Dawn has learnt that CDA bosses have sought advice from their law department whether their Citizens Club misadventure could be put to commercial use without violating the Supreme Court verdict that shut it down in 2010.
Before the fabulous club complex could open its membership to the elites of Islamabad, the apex court upheld a citizen’s petition that public places like parks could not be used for commercial purposes.
That made the CDA rename the club as “community centre” but the magnificent structure has since stood as a haunted place.
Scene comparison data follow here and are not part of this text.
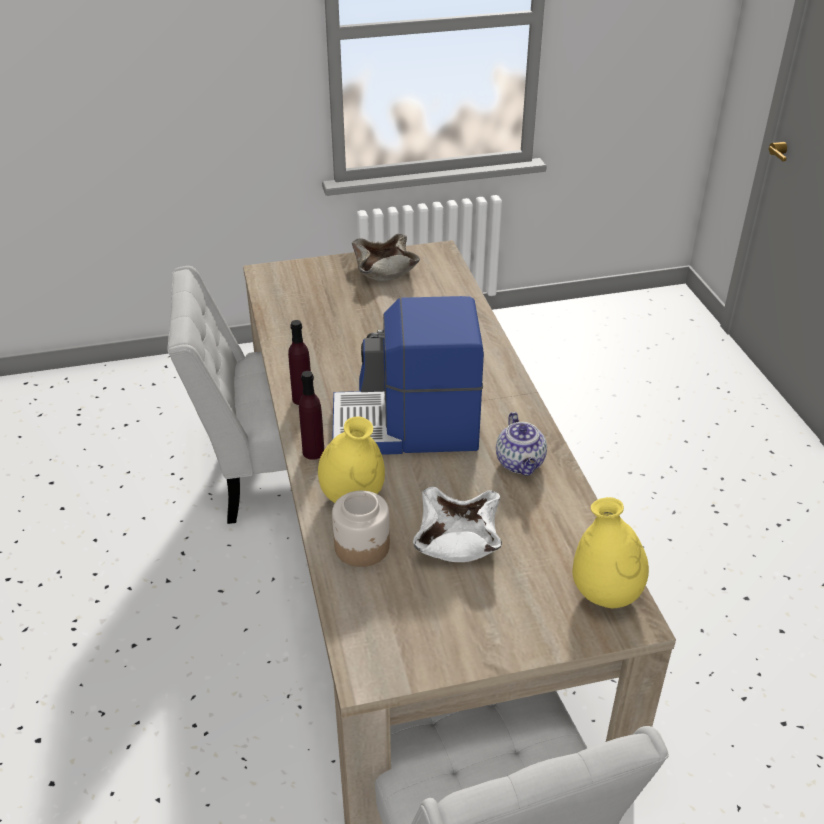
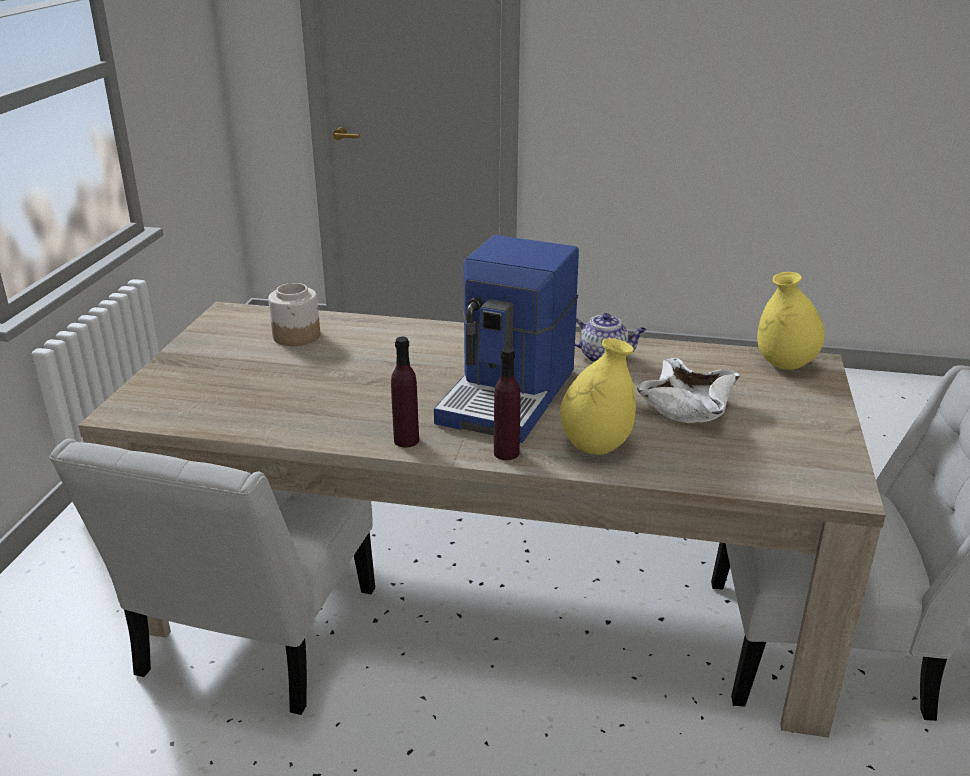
camera: 65 degrees left, 10 degrees down
jar [332,491,390,567] -> jar moved to [268,283,320,346]
beige bowl [352,234,420,281] -> none

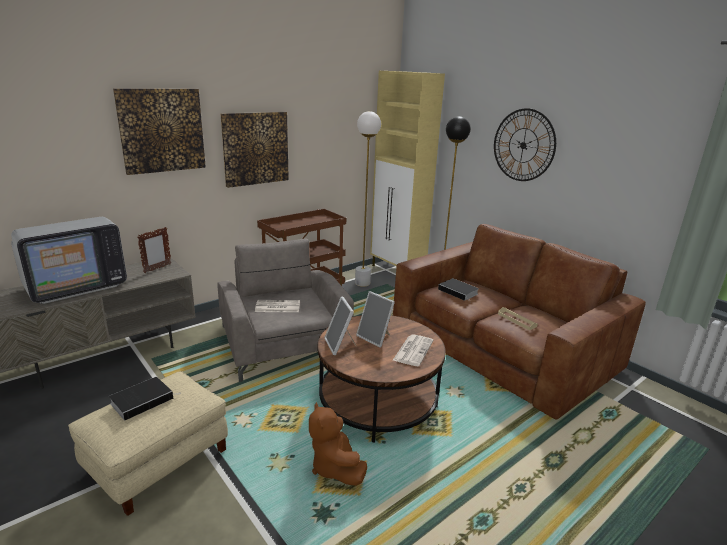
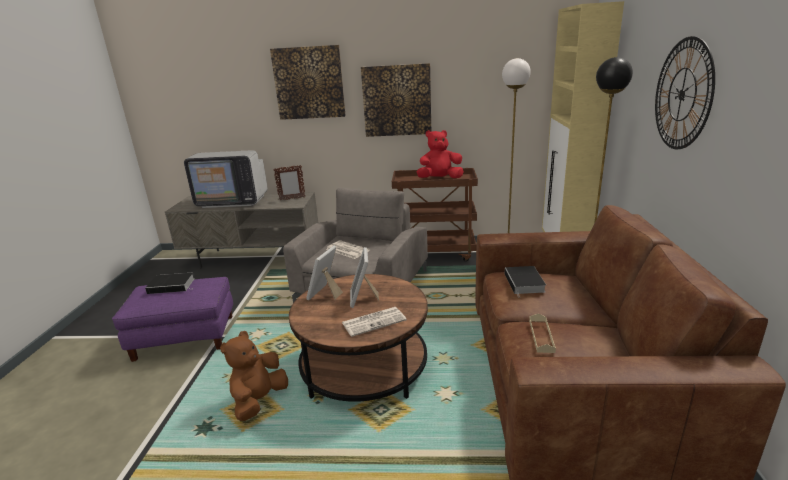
camera: 45 degrees right, 0 degrees up
beige ottoman [68,371,228,516] -> purple ottoman [112,277,233,362]
none -> red plush toy [416,130,464,178]

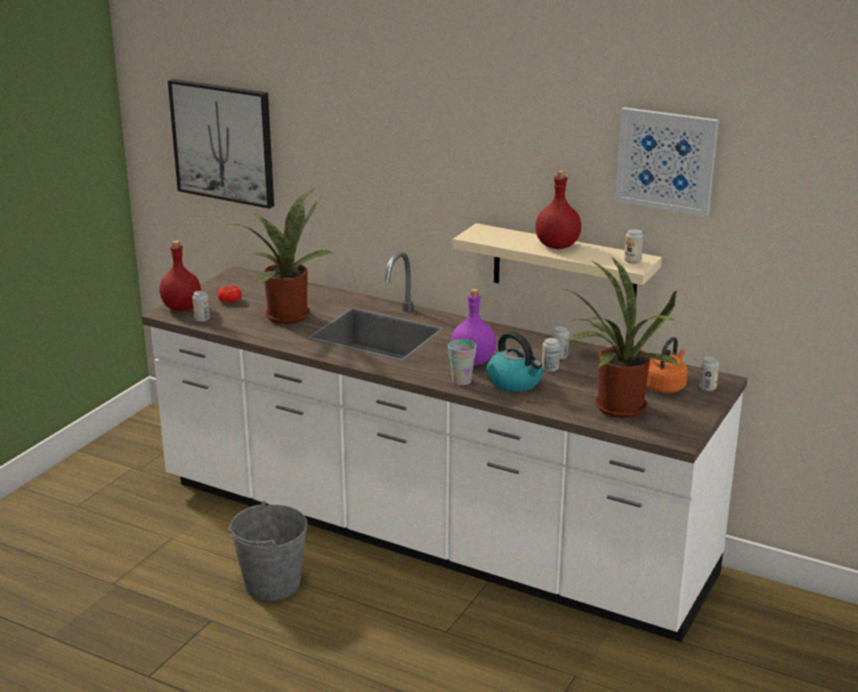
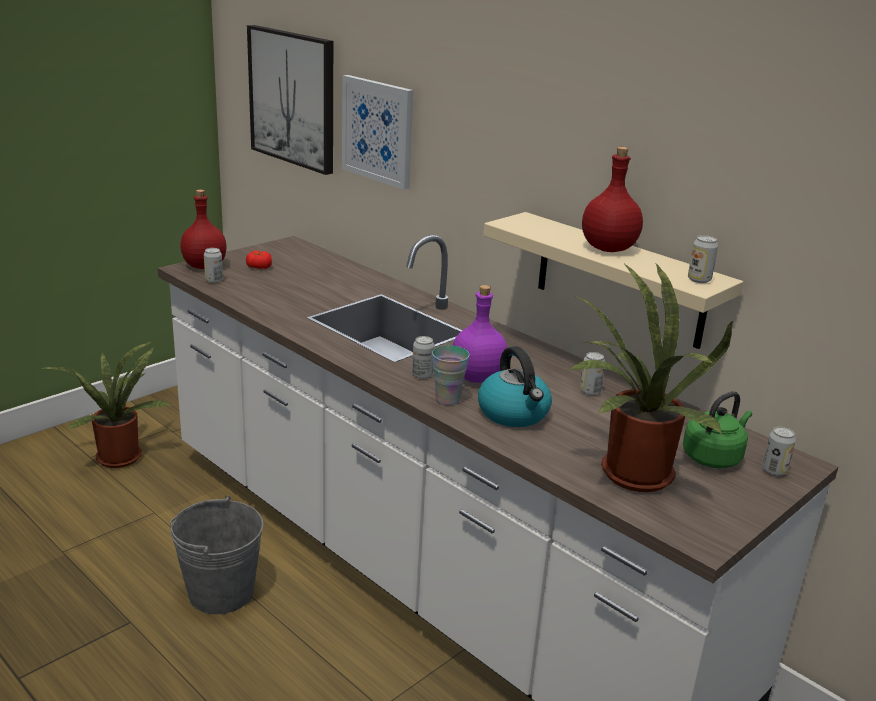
camera: 15 degrees right, 0 degrees up
potted plant [225,188,334,324] -> potted plant moved to [40,341,173,468]
can [542,338,560,372] -> can moved to [412,336,435,379]
picture [615,107,719,217] -> picture moved to [342,75,413,190]
orange kettle [646,337,688,393] -> green kettle [683,391,752,468]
“Yes, the Supreme Court ruling is there. But it did not stop CDA from profiting from something raised with billions of taxpayers’ money,” a CDA official told Dawn.
Initiated by Kamran Lashari, a former CDA chairman, and designed by renowned architect Nayyar Ali Dada, the club complex boasts a 475-seat auditorium, library, conference halls, swimming pools, restaurants, fitness centres, squash and tennis courts, aerobic area, gymnasium, billiard room, games room, banquet halls and residential rooms for the members.
Private citizens were proposed to be 62.5 per cent of the membership, government officers and parliamentarians 15 per cent, CDA officers 7.5 per cent and diplomats and corporate sector 15 per cent.
“We were to generate a good amount of money from the membership fee of the Citizens Club but the dream could not materialise because of the apex court’s decision,” an official associated with the project said.
“Instead, the structures stand unused and deteriorating with time,” lamented a senior CDA official without sharing his name.
“These structures are meant for the general public but how to put them to that use in the light of the Supreme Court judgment is a question for lawyers to answer,” he said.
The 2010 judgment said: “This [Rs1.28billion] huge amount belongs to no one else except the taxpayers/citizens. Such amount, therefore, could have been spent appropriately for their welfare instead of providing luxurious type of Citizens’ Club only for its members.
“We are not opposing establishment/construction of such like clubs in the Capital, but definitely on a suitable place and by not curtailing rights of the general public.
“CDA can undertake such projects not in the park, but in any other area, ensuring at the same time that the money of taxpayers shall not be used for such purposes.
“Instead of abandoning the project, the CDA, with the approval of the federal government, may utilise the building and other facilities for any public welfare project, like women university, medical/engineering college, science, technology or IT institution, etc.”
This paragraph of the judgment is seen by the CDA as a window of opportunity.
CDA sources say the Citizens Club was located at F-9 Park as land acquiring problems prevented its establishment in sectors H-11/2 and F-12. But the explanation did not appeal the Supreme Court.